Numerical analysis(Bisection Method)

[shayaan_musta]

My dear all!
Hello! How are you all?

Let us assume that we have given an equation of a curve like y=3x²+3x-1
By numerical analysis(bisection method) I want to find its root.
Everything is fine in the case if interval is given (a,b).
But my problem is that if interval is not given then what should I do? Means what should I taken as "a" or what should I taken as "b" to get first mid-point?
As I know that "a" & "b" have opposite signs.

Thanks in advance.

 

[hgfalling]

a and b don't have opposite signs (necessarily), the function evaluated at those points has opposite signs.

Now you can choose any points you want, as long as they satisfy that condition. In this case, you have a parabola. So one way to find points that will be suitable is to take the derivative of the function and set it to zero. This will find the min value of the function (or the max). Then you can just run along in one direction until you reach an x-value that flips the sign.

So here we have f'(x) = 6x + 3, so the min value of the parabola is at x=-1/2. f(-1/2) = -7/4 We can see that if x = 1, f(x) = 5. So those are two points.

But basically, you are just going to search around, either by plugging in, or some simple calculus, looking for a couple of points where the function changes sign.

 

[awkward]

It's usually a good idea to sketch the graph of the function.

 

[shayaan_musta]

a and b don't have opposite signs (necessarily), the function evaluated at those points has opposite signs.

Now you can choose any points you want, as long as they satisfy that condition. In this case, you have a parabola. So one way to find points that will be suitable is to take the derivative of the function and set it to zero. This will find the min value of the function (or the max). Then you can just run along in one direction until you reach an x-value that flips the sign.

So here we have f'(x) = 6x + 3, so the min value of the parabola is at x=-1/2. f(-1/2) = -7/4 We can see that if x = 1, f(x) = 5. So those are two points.

But basically, you are just going to search around, either by plugging in, or some simple calculus, looking for a couple of points where the function changes sign.

You are saying as one way to find points is to take derivative, so if you see without derivative if I put x=-1/2 then I get f(x)=-7/4 too.
So why take derivative if without & with derivative there is a same answer.

In this case, you have a parabola. So one way to find points that will be suitable is to take the derivative of the function and set it to zero.

If it is not a parabola then can't it give points without derivative?
I mean only a parabolic equation can give points at derivative? Or it is necessary to take derivative of a parabolic equation to find points?

 

[shayaan_musta]

It's usually a good idea to sketch the graph of the function.

Don't you think to plot a equation is a difficult task?
Even it is a function?

 

[hgfalling]

You are saying as one way to find points is to take derivative, so if you see without derivative if I put x=-1/2 then I get f(x)=-7/4 too.
So why take derivative if without & with derivative there is a same answer.

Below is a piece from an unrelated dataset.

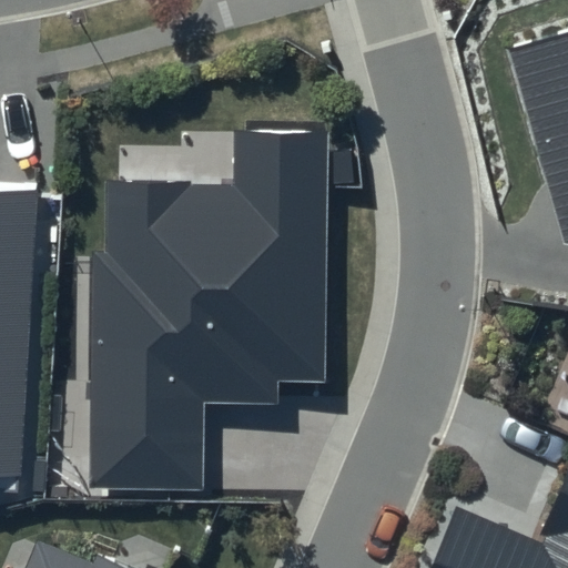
[(567,31),(504,50),(565,243),(567,243),(567,31)]
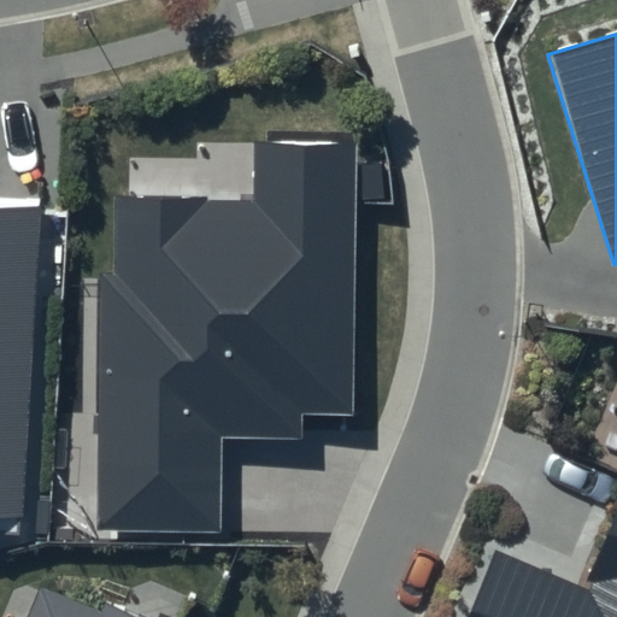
[(256,199),(115,198),(115,276),(101,276),(99,529),(222,530),(223,440),(303,440),(304,416),(352,416),(354,142),(257,141),(256,199)]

If it is not a parabola then can't it give points without derivative?
I mean only a parabolic equation can give points at derivative? Or it is necessary to take derivative of a parabolic equation to find points?

Taking the derivative just guarantees that you can easily find a minimum or maximum of the function. It helps most when it's not that obvious where a function is below or above zero.

It doesn't matter that it's a parabola, and you can do it equally by guessing, plotting the function, or other techniques.

 

[Mark44]

Don't you think to plot a equation is a difficult task?
Even it is a function?

Much of a standard course on precalculus functions is spent sketching the graphs of a wide variety of functions. For the function that you asked about, it is not at all difficult to sketch a graph. As already mentioned the graph of y = 3x² +3x - 1 is a parabola that opens upward.

 

[shayaan_musta]

Taking the derivative just guarantees that you can easily find a minimum or maximum of the function. It helps most when it's not that obvious where a function is below or above zero.

It doesn't matter that it's a parabola, and you can do it equally by guessing, plotting the function, or other techniques.

I got your point. Thanks.

 

[shayaan_musta]

Much of a standard course on precalculus functions is spent sketching the graphs of a wide variety of functions. For the function that you asked about, it is not at all difficult to sketch a graph. As already mentioned the graph of y = 3x² +3x - 1 is a parabola that opens upward.

May be you are a professional or may you are a genius therefore its easy to say for you.
Can you refer me any book by which I could be able to learn graph sketching?